--- START OF Records provided ---

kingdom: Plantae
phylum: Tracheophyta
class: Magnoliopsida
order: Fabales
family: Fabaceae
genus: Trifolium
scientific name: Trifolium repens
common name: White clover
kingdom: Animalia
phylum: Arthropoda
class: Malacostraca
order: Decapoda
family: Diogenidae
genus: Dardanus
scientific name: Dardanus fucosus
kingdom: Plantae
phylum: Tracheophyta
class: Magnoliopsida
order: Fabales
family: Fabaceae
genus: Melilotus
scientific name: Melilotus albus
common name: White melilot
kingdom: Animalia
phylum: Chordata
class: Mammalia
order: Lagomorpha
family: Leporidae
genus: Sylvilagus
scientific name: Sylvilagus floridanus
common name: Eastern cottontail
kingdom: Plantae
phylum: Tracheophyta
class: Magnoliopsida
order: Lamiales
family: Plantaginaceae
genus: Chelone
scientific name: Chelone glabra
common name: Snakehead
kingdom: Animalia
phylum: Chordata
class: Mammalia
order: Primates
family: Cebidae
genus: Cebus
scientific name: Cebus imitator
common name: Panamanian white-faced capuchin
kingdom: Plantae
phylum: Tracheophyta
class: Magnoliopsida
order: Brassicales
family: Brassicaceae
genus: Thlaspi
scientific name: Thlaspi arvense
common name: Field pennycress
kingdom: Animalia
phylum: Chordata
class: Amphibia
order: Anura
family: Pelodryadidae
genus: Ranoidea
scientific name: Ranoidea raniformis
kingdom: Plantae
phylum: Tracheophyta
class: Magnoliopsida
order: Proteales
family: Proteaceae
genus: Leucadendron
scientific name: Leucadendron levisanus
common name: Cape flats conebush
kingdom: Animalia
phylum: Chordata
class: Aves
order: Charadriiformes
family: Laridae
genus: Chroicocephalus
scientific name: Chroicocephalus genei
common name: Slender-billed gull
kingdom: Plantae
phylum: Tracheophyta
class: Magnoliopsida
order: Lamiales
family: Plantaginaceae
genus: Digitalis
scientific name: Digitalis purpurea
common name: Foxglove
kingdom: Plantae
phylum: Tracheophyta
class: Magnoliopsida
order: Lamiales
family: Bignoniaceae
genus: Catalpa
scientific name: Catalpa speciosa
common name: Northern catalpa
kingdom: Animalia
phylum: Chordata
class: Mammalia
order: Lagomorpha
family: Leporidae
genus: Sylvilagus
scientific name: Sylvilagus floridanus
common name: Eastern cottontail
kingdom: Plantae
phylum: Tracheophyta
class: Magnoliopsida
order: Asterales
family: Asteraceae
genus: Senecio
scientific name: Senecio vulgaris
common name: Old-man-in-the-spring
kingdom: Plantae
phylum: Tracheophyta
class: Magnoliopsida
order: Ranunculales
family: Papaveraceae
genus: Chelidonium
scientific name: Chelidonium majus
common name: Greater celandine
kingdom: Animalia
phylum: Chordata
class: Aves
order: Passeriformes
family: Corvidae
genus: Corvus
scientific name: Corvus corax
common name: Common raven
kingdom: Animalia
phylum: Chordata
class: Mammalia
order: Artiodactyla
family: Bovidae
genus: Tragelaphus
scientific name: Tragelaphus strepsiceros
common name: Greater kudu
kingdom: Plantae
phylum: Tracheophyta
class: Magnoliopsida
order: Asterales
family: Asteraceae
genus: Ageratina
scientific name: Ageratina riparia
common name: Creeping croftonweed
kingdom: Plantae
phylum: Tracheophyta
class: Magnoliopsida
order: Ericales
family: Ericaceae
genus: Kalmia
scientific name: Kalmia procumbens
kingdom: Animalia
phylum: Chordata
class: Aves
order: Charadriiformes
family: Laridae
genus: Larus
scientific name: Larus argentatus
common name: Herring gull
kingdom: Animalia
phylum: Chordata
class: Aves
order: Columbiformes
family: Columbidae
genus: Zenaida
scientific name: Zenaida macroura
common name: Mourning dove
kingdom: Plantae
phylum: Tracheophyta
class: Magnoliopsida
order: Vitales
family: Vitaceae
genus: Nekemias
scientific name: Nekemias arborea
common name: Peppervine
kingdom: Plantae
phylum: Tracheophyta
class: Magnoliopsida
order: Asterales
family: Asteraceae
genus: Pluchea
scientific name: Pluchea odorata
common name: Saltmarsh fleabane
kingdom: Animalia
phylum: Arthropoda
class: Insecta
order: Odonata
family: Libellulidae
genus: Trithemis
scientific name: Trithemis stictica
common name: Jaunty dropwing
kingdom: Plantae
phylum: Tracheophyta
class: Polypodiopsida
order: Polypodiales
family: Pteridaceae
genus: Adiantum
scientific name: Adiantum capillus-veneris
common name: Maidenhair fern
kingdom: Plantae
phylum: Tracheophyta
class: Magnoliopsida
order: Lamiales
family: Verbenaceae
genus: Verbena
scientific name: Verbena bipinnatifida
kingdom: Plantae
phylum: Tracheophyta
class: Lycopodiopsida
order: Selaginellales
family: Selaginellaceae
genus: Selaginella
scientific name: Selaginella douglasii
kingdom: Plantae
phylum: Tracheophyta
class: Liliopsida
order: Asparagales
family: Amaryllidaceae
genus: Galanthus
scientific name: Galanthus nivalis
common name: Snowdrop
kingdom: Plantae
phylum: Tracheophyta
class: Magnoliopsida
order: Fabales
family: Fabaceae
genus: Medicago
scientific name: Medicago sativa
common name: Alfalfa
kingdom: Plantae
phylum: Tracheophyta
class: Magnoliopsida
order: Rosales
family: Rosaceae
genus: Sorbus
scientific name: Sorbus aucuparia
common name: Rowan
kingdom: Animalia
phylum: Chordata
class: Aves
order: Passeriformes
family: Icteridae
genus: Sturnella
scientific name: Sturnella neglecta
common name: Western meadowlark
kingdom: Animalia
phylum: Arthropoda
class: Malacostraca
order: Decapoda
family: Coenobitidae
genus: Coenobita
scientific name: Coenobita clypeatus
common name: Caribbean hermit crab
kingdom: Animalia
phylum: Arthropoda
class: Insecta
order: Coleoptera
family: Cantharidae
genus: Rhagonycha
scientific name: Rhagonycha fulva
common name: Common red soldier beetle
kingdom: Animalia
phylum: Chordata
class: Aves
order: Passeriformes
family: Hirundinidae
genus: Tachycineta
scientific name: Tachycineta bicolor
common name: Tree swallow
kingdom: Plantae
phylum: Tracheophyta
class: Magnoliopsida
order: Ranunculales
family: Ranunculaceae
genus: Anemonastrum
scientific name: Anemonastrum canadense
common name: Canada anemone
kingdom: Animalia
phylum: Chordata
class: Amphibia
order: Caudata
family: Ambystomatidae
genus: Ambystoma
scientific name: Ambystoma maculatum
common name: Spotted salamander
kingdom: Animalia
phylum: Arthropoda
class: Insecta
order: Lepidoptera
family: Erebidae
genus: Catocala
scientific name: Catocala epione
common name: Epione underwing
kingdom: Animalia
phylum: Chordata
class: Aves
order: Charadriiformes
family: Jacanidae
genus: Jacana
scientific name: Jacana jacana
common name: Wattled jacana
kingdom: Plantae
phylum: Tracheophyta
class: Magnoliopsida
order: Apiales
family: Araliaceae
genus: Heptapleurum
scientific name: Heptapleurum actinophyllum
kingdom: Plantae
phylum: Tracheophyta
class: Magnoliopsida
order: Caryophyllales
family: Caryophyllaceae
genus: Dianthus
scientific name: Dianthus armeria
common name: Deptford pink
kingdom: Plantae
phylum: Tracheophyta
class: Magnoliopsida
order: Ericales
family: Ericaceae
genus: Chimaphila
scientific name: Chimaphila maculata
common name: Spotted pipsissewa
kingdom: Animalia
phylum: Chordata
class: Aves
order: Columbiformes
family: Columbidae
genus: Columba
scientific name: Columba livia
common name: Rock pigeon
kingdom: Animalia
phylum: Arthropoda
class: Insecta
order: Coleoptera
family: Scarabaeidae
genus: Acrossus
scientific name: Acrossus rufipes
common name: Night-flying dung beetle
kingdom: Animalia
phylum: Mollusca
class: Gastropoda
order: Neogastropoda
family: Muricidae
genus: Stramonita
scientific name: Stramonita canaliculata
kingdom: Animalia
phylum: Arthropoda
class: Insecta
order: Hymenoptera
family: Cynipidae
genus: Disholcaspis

--- END OF Records provided ---

> _Short task_
Copy, word for word, the lines of the entries that open with the line containing "genus: Catocala" and close with the line containing "genus: Columba", including both of those lines.

> _Answer to this exercise_
genus: Catocala
scientific name: Catocala epione
common name: Epione underwing
kingdom: Animalia
phylum: Chordata
class: Aves
order: Charadriiformes
family: Jacanidae
genus: Jacana
scientific name: Jacana jacana
common name: Wattled jacana
kingdom: Plantae
phylum: Tracheophyta
class: Magnoliopsida
order: Apiales
family: Araliaceae
genus: Heptapleurum
scientific name: Heptapleurum actinophyllum
kingdom: Plantae
phylum: Tracheophyta
class: Magnoliopsida
order: Caryophyllales
family: Caryophyllaceae
genus: Dianthus
scientific name: Dianthus armeria
common name: Deptford pink
kingdom: Plantae
phylum: Tracheophyta
class: Magnoliopsida
order: Ericales
family: Ericaceae
genus: Chimaphila
scientific name: Chimaphila maculata
common name: Spotted pipsissewa
kingdom: Animalia
phylum: Chordata
class: Aves
order: Columbiformes
family: Columbidae
genus: Columba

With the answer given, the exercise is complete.